Audi-comeback: schumacher kritisiert team und hülkenberg scharf
Das Debüt von Audi in der Formel 1 verlief bisher alles andere als reibungslos. Nach vier Rennen der Saison 2026 und mageren zwei Punkten für das Werksteam spricht Ex-Rennfahrer Ralf Schumacher Klartext: Die Leistung ist enttäuschend, die Kommunikation katastrophal und auch sein Landsmann Nico Hülkenberg muss sich vor der Kritik des TV-Experten nicht verstecken.
Die motorenkrise und interne probleme
Die Bilanz ist düster.
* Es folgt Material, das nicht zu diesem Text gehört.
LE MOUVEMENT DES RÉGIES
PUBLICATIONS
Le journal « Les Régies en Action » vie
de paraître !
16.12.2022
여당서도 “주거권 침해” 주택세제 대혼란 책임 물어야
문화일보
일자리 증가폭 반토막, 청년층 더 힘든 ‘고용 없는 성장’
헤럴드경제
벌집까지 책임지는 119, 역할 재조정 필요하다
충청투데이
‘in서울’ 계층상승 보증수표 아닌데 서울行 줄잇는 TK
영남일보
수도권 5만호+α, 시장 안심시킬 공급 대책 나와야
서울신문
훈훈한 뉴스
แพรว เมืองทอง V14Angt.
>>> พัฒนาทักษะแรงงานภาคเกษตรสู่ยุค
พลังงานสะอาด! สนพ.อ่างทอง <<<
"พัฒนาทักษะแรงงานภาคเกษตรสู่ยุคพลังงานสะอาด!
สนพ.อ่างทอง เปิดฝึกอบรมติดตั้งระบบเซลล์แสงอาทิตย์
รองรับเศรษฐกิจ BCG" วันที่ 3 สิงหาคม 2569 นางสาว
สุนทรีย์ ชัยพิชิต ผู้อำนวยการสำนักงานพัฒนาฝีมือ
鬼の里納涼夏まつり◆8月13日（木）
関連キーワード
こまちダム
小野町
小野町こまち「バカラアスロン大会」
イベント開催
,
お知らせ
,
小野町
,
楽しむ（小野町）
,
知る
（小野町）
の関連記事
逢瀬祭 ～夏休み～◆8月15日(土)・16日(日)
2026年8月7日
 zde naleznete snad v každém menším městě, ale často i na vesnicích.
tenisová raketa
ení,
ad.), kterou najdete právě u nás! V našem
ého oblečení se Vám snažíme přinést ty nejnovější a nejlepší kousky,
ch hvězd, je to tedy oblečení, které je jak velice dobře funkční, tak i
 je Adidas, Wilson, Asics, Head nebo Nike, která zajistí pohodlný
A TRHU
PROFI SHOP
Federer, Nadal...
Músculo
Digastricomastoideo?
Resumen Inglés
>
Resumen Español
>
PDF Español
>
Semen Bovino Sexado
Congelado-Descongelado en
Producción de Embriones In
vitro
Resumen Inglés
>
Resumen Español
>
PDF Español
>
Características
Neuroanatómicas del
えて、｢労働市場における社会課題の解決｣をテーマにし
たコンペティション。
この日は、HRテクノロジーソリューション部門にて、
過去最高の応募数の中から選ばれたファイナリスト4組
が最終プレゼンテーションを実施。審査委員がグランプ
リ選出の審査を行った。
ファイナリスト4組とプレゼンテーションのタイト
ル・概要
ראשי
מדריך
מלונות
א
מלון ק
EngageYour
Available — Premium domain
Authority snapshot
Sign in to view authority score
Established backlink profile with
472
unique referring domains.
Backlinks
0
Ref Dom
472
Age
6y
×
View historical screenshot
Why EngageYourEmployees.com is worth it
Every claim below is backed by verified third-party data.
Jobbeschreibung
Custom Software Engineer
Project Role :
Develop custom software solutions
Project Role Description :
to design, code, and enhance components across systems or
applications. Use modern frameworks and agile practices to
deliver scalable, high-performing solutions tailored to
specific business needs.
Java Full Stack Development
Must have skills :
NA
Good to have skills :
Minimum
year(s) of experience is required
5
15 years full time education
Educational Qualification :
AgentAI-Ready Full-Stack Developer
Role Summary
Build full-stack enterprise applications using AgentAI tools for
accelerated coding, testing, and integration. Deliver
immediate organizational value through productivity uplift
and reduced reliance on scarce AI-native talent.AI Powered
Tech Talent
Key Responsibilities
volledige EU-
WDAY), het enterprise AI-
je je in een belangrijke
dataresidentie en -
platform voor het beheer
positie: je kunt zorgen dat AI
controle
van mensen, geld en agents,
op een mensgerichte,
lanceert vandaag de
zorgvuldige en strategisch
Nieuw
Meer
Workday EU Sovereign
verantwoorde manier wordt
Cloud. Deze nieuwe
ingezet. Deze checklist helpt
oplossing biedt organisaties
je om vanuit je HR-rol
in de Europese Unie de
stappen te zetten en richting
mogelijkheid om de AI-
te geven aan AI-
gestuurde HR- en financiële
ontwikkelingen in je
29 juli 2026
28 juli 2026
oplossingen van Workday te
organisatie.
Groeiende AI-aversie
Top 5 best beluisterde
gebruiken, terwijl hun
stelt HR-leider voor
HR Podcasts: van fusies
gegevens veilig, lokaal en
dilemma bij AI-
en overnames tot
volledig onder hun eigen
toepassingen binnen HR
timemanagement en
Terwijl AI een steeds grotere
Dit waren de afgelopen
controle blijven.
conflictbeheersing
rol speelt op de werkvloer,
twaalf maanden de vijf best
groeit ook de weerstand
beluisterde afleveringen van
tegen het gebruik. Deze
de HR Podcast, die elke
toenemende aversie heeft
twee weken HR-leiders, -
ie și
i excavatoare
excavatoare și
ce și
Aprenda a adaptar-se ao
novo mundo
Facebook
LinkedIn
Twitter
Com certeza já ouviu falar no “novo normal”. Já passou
Gabriel Bortoleto konnte zwar zwei Punkte einfahren, doch Nico Hülkenberg fährt bislang ohne Punkt. Schumacher ordnet die Situation im Formel-1-Podcast „Backstage Boxengasse“ ein: „Ich glaube, es ist gar nicht schlecht, wie man angefangen hat.“ Aber das Lob klingt gezwungen, denn das größte Problem liegt klar auf der Hand: der Motor. „Nach Honda ist der Audi leistungstechnisch wohl der zweitschlechteste.“ Ein harter Schlag für die Ambitionen des neuen Teams, das in der Konstrukteurswertung aktuell nur den neunten Platz belegt.
Doch die sportliche Leistung ist nicht das einzige Problem. Schumacher prangert vor allem die mangelnde Kommunikation im Team an. „Das ist eine Katastrophe. Viel zu zurückhaltend, nicht offen, nicht sympathisch genug.“ Diese interne Uneinigkeit wirke sich negativ auf die Ergebnisse aus und zeige, dass es hier dringend Verbesserungsbedarf gibt.

Hülkenberg im visier der kritik
Auch Nico Hülkenberg, als einziger deutscher Fahrer in der Formel 1, muss sich der Kritik von Schumacher stellen. Der ehemalige Rennfahrer erwartet mehr von ihm: „Er macht viel zu wenig. Er steht nicht bereit, um seinen deutschen Fans zu erklären, was gerade läuft und was nicht funktioniert.“ Die Fans, so Schumacher, hätten das Recht auf mehr Transparenz und Einblicke vom heimischen Helden.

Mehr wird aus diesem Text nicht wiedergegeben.